For comparison, European Union inflation is just over 2% and inflation in the United States is 2.7%.  

In response, investors priced in fewer interest rate cuts this year, sending bond yields higher.  

Inflation also eats into the “real” return from bonds, as their payments are fixed (unless you own inflation-linked bonds). 

Long-dated gilts now yield more than at any point since the late 1990s, with the 20-year yielding 5.45% and the 30-year at 5.6%. The 10-year gilt yields 4.75%.  

Marcus Jennings, fixed income strategist at Schroders, said: “With core inflation heading higher, beating market expectations, this brings further into question the Bank of England’s ability to ease interest rates in the near term.” 

Part of the concern from investors is that the closely watched services inflation measure rose more than 5% year-over-year.  

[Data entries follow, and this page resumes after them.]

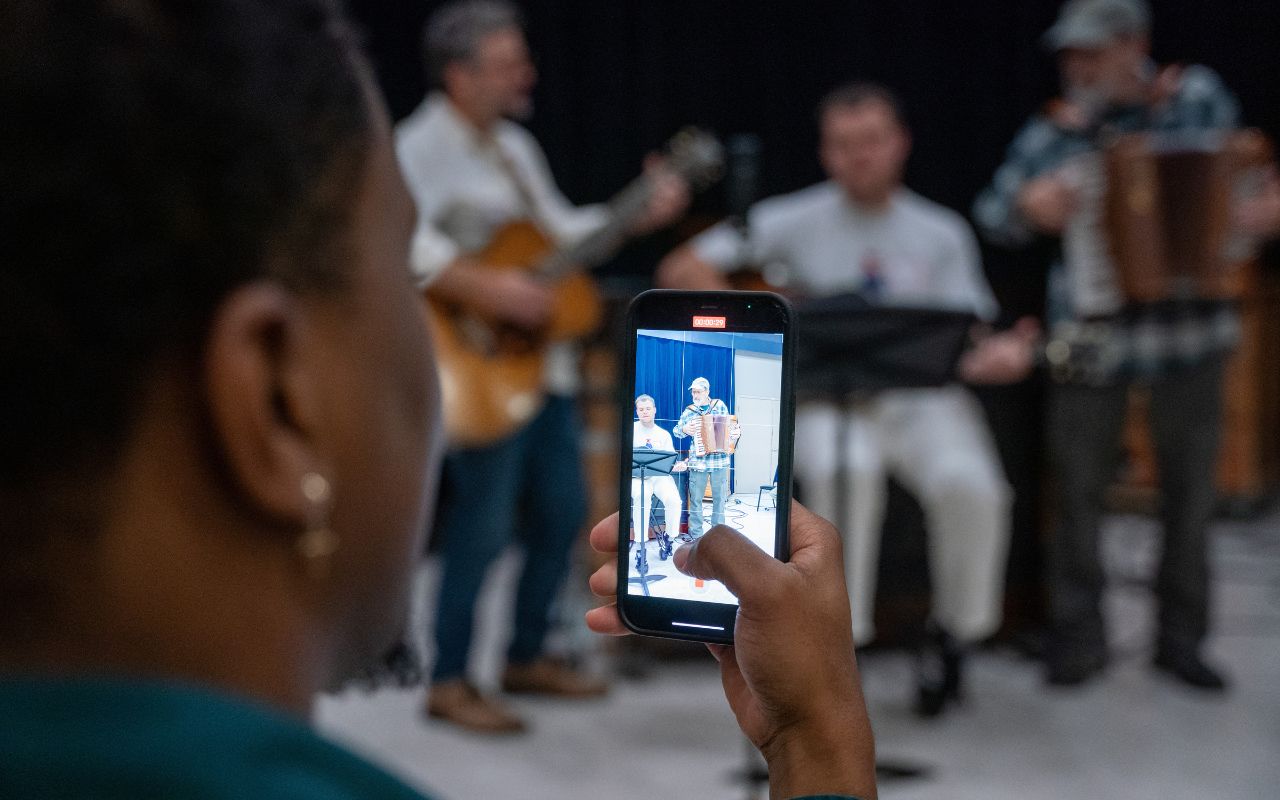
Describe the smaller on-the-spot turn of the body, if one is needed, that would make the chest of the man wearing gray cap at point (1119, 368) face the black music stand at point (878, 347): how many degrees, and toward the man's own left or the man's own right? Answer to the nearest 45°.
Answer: approximately 45° to the man's own right

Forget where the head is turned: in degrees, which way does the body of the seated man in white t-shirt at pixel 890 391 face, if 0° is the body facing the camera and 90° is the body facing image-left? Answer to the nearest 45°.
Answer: approximately 0°

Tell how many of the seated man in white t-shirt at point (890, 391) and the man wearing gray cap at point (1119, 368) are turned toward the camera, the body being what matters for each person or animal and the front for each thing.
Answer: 2

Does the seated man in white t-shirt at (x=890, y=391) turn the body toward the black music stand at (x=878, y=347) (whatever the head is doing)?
yes

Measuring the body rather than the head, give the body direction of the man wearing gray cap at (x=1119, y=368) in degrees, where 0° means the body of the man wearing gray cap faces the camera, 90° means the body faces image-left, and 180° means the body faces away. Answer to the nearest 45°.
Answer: approximately 0°
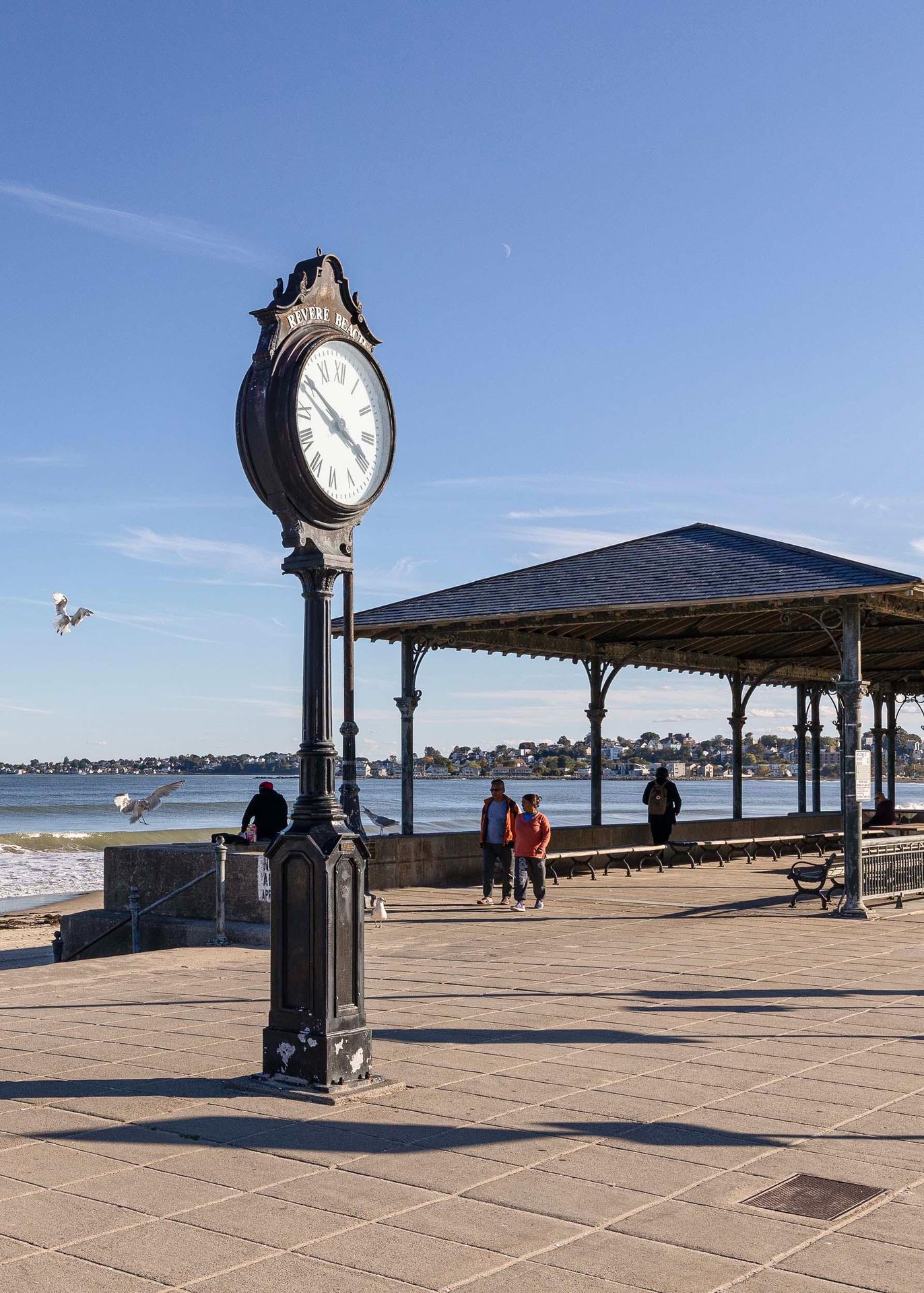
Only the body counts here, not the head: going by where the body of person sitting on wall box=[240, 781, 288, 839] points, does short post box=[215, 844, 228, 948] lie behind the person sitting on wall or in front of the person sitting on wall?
behind

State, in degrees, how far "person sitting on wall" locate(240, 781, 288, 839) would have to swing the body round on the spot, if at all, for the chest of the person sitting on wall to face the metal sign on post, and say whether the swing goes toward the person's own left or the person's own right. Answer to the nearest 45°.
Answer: approximately 90° to the person's own right

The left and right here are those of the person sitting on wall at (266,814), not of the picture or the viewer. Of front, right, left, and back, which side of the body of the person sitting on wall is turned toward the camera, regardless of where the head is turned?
back

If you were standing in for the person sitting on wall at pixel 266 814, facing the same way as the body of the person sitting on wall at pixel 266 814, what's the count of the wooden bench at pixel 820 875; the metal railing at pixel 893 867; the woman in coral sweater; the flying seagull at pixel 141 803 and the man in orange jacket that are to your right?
4

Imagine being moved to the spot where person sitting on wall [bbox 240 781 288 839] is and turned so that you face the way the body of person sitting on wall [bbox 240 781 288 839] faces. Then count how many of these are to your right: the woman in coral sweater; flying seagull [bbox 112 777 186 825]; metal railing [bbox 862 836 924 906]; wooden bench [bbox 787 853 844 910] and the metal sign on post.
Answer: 4

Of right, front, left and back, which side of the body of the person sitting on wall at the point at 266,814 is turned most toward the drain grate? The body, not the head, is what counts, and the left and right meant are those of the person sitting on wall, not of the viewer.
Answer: back

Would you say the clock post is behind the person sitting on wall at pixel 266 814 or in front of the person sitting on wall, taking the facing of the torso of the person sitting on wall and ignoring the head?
behind

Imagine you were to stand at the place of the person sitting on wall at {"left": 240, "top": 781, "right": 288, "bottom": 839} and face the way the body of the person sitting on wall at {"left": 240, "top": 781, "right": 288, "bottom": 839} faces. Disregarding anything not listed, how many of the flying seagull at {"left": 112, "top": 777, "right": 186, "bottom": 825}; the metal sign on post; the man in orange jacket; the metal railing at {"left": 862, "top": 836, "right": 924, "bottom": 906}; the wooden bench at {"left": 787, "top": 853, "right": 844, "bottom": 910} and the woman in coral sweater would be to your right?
5

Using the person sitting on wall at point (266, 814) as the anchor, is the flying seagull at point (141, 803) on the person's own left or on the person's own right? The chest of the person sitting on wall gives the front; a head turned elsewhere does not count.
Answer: on the person's own left

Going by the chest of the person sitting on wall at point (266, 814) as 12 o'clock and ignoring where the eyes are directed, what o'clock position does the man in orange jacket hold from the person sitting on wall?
The man in orange jacket is roughly at 3 o'clock from the person sitting on wall.

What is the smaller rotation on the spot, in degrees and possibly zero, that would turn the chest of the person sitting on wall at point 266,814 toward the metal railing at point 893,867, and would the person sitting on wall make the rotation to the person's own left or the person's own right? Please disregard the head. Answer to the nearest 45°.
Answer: approximately 90° to the person's own right
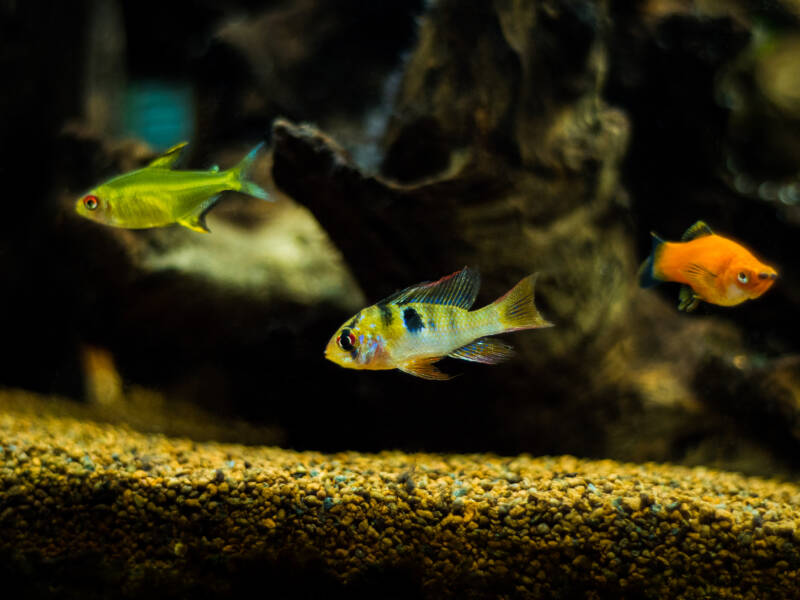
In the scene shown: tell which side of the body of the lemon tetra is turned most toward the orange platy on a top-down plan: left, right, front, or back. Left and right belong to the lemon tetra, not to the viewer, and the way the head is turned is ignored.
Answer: back

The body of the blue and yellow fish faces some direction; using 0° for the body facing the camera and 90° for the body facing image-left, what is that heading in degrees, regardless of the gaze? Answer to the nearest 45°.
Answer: approximately 90°

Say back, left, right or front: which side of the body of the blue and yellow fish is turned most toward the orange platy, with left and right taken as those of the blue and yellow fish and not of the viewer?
back

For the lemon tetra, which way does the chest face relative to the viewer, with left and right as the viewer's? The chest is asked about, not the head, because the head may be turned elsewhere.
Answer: facing to the left of the viewer
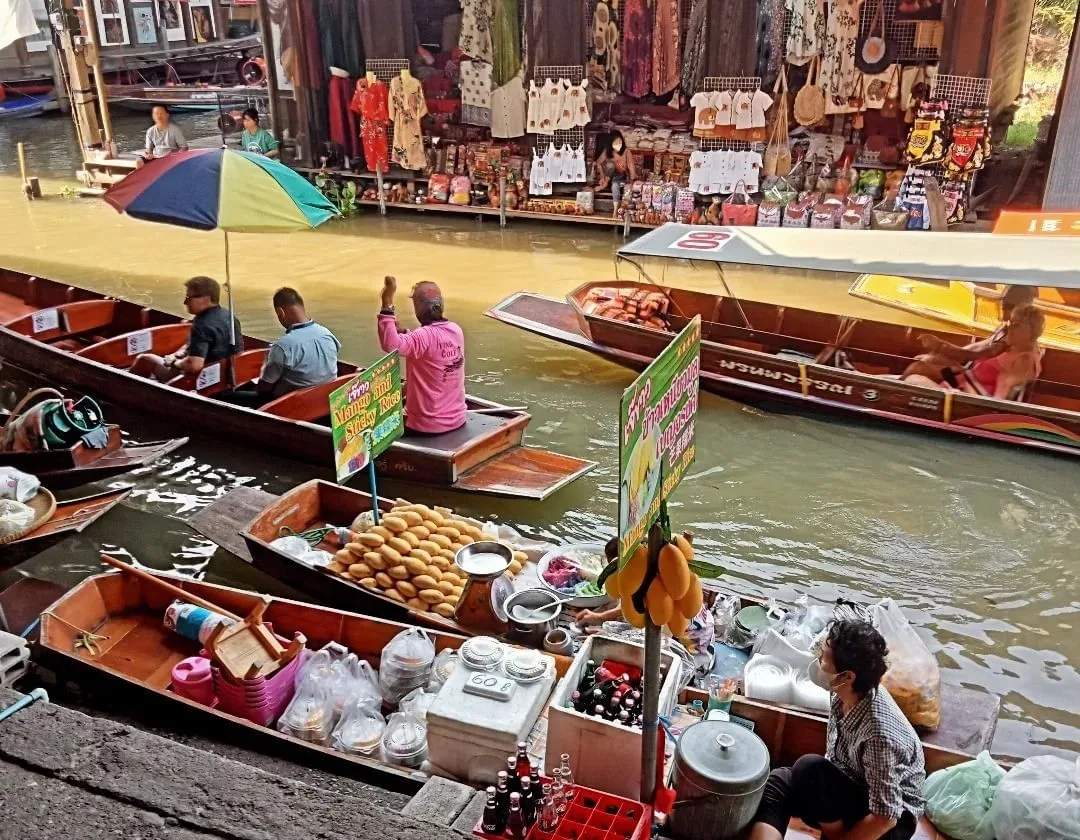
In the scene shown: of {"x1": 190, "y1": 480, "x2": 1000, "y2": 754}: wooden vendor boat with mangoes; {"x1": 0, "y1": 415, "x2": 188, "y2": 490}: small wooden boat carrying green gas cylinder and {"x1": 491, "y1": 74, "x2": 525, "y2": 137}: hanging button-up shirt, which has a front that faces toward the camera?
the hanging button-up shirt

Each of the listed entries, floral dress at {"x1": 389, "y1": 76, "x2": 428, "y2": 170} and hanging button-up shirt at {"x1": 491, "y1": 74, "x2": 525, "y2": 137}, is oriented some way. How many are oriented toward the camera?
2

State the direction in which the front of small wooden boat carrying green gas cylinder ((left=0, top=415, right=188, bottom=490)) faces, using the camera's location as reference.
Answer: facing to the right of the viewer

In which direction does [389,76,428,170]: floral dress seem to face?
toward the camera

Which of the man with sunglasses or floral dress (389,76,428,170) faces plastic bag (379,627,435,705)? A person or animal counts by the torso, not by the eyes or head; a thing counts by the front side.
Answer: the floral dress

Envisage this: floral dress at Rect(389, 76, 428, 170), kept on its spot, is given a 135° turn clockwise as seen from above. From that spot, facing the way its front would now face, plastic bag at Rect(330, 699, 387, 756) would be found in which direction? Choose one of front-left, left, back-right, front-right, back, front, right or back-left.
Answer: back-left

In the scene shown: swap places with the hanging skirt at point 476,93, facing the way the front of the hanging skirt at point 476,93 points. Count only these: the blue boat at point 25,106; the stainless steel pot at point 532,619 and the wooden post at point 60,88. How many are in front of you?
1

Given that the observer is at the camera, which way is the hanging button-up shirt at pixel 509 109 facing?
facing the viewer

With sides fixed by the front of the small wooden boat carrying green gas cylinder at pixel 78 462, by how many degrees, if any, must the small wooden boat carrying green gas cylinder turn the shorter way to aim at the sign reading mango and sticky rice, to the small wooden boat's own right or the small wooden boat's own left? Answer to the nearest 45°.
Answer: approximately 45° to the small wooden boat's own right

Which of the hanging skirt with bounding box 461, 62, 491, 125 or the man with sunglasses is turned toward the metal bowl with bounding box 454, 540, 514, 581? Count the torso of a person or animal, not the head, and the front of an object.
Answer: the hanging skirt

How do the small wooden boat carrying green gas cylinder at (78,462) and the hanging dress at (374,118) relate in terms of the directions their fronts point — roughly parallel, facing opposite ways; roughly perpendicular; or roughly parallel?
roughly perpendicular

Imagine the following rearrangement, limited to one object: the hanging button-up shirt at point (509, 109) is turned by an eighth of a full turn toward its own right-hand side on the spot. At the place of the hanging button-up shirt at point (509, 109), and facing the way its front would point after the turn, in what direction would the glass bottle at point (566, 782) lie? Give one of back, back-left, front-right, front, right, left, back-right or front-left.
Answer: front-left

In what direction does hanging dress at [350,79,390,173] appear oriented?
toward the camera

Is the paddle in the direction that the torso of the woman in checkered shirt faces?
yes
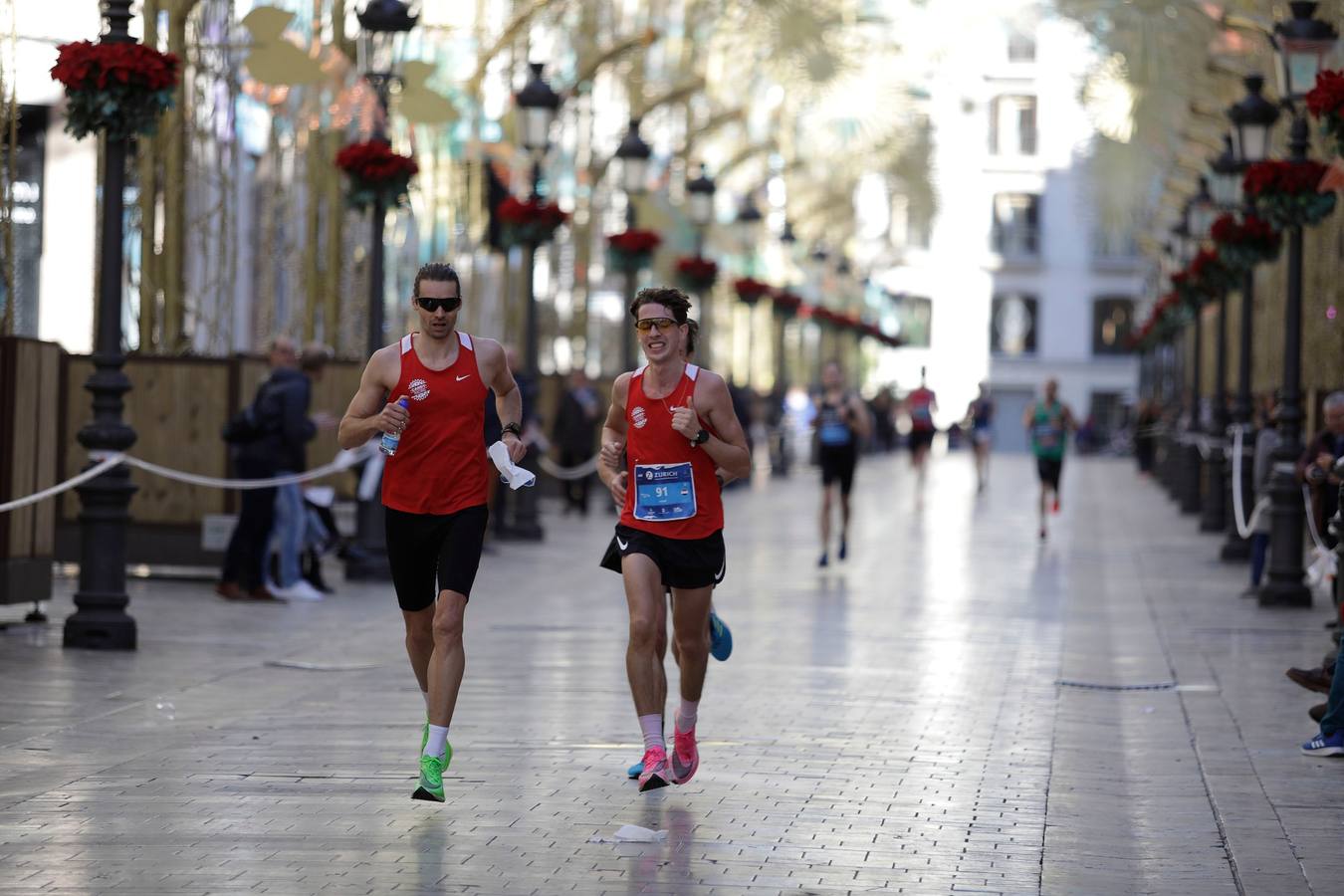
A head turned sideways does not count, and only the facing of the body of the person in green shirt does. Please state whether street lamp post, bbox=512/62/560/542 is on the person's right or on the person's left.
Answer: on the person's right

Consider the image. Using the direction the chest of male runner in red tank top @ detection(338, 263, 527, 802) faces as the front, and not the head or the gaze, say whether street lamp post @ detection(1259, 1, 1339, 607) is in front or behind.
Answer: behind

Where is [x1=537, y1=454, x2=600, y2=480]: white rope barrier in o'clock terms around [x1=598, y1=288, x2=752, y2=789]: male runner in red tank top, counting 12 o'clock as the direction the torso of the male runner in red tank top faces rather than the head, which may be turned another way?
The white rope barrier is roughly at 6 o'clock from the male runner in red tank top.

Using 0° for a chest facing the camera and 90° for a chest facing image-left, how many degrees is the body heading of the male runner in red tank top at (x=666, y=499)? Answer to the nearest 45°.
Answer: approximately 0°

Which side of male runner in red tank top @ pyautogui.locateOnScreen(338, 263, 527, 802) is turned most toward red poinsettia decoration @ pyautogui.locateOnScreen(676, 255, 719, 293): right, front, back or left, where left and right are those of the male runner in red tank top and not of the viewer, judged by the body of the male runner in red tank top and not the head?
back

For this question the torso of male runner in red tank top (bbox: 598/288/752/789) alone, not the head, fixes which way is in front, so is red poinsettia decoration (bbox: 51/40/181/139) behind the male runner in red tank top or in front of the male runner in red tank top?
behind

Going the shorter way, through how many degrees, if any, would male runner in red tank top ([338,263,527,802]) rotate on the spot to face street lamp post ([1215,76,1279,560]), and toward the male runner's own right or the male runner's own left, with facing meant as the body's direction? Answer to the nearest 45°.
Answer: approximately 135° to the male runner's own left
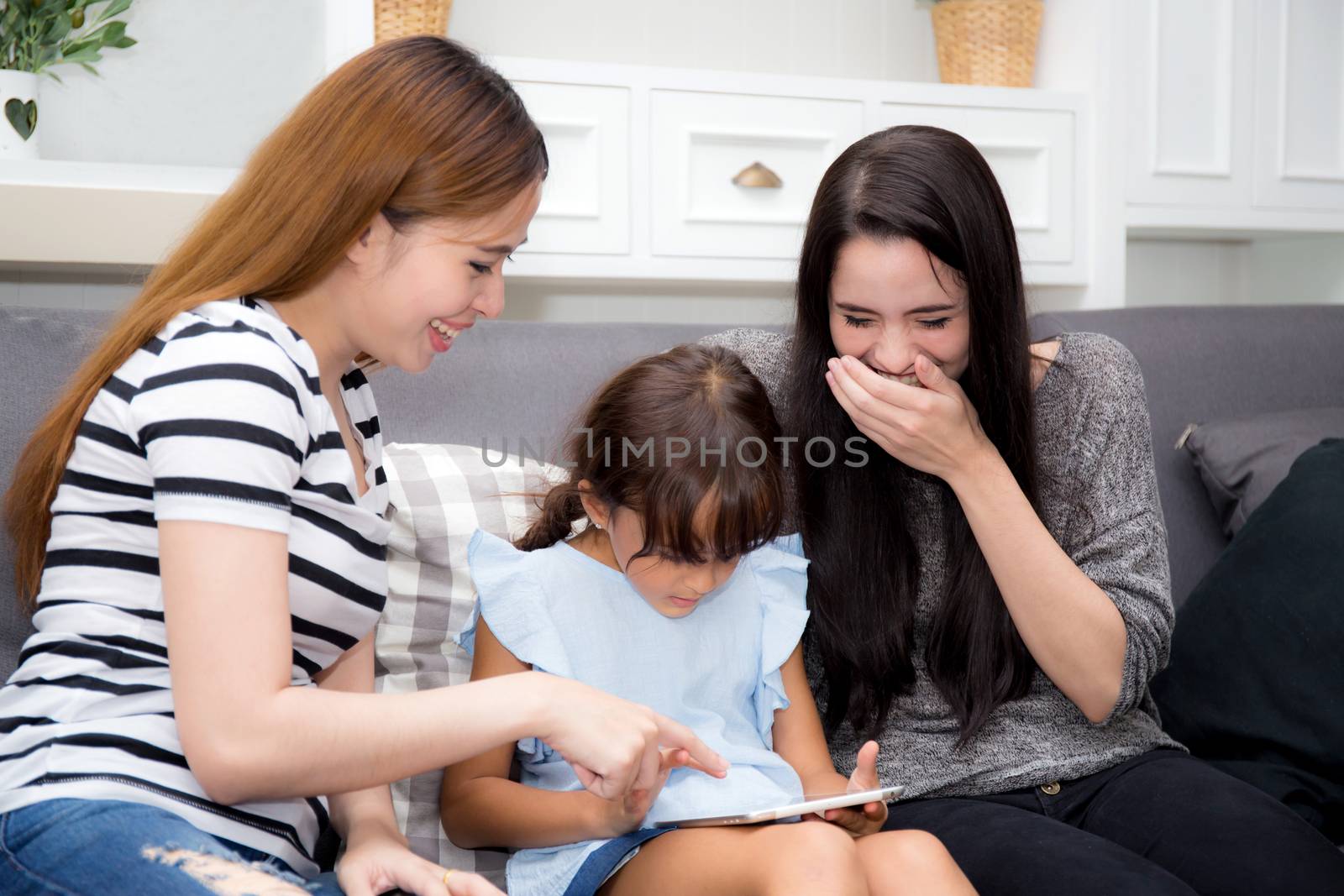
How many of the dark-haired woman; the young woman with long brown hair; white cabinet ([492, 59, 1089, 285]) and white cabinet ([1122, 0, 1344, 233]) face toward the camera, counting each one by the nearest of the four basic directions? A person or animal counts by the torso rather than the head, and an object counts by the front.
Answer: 3

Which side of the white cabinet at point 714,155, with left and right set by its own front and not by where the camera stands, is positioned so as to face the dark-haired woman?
front

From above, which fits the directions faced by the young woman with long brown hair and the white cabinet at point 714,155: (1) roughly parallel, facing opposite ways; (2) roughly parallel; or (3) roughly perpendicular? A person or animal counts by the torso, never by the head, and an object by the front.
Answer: roughly perpendicular

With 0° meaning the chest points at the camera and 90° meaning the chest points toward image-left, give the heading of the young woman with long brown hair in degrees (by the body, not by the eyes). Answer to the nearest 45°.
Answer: approximately 270°

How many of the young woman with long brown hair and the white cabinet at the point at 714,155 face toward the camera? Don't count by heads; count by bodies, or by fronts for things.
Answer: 1

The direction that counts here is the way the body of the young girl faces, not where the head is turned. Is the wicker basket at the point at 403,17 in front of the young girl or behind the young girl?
behind
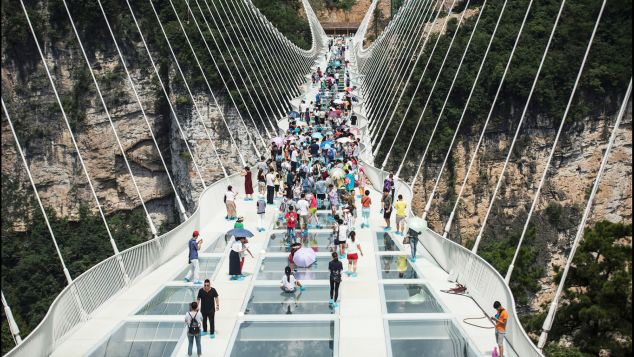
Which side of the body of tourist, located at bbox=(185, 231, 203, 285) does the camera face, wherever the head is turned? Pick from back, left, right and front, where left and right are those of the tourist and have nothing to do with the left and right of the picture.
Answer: right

However, volatile airfares helped drive inflation higher over July, which could reverse in the coming months, according to Jennings.  

In fact, according to the Office for National Statistics (ONS), airfares were up a staggering 30% month-over-month – the highest monthly increase going back to 2001.

Deutsche Bank says that this is good news as most of this will unwind in the next month or so. 

Sanjay Raja, chief UK economist at the German bank, said: “We expect inflation to push a little higher to near 4% year-over-year in September, before slowly grinding its way lower through the course of the year.” 

Raja now only sees inflation returning sustainably to the 2% target in 2027, with wage disinflation taking time to feed through to price data.  

He concludes: “The Monetary Policy Committee may look for more patience going forward as it grapples with an uncomfortable trade-off: high near-term price momentum versus sluggish labour market data.” 

High and rising inflation, coupled with low economic growth, puts the Bank of England in a tricky situation. On the one hand, it wants to cut interest rates to stimulate the economy, but on the other, lower interest rates risk stoking inflation further.